[What is expected]
Beginning with the line that includes "width:100%; font-size:9.5px; color:#333;" and ending with the last line of the listing below, write out each line exactly, with no other output.

==== Data supplied

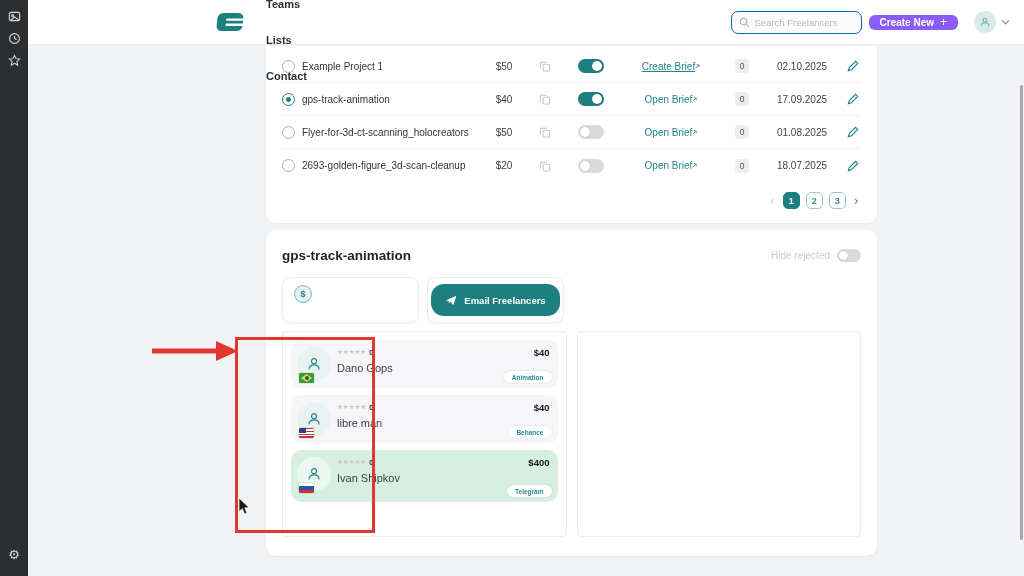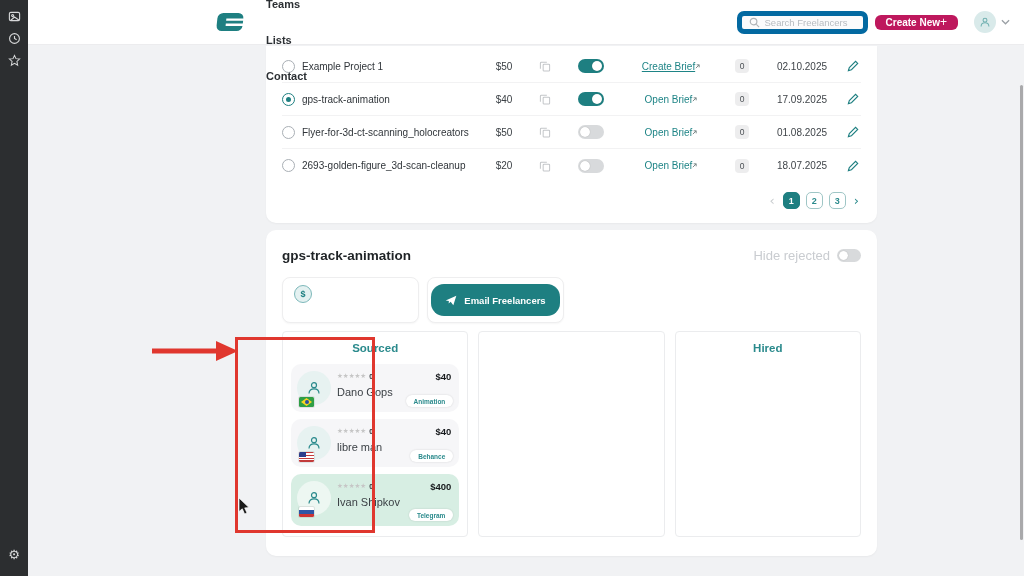--- a/index.html
+++ b/index.html
@@ -19,7 +19,7 @@
   .logo { margin-left:188px; width:30px; height:20px; transform:skewX(-6deg); }
   .navlinks { display:flex; gap:24px; margin-left:20px;flex-direction:column; }
   .nav-link { font-size:11px; font-weight:700; color:#2b2f33; text-decoration:none; cursor:pointer; }
-  .search { margin-left:auto; width:131px; height:23px; border:5px solid #0369a1; background:#fbfbfc;
+  .search { margin-left:auto; width:131px; height:23px; border:1px solid #0369a1; background:#fbfbfc;
             border-radius:7px; display:flex; align-items:center; padding:0 7px; gap:5px; }
   .search input { border:none; outline:none; background:transparent; width:100%; font-size:9.5px; color:#333;
                   font-family:inherit; }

========

[Result of the exercise]
   .search input { border:none; outline:none; background:transparent; width:100%; font-size:9.5px; color:#333;
                   font-family:inherit; }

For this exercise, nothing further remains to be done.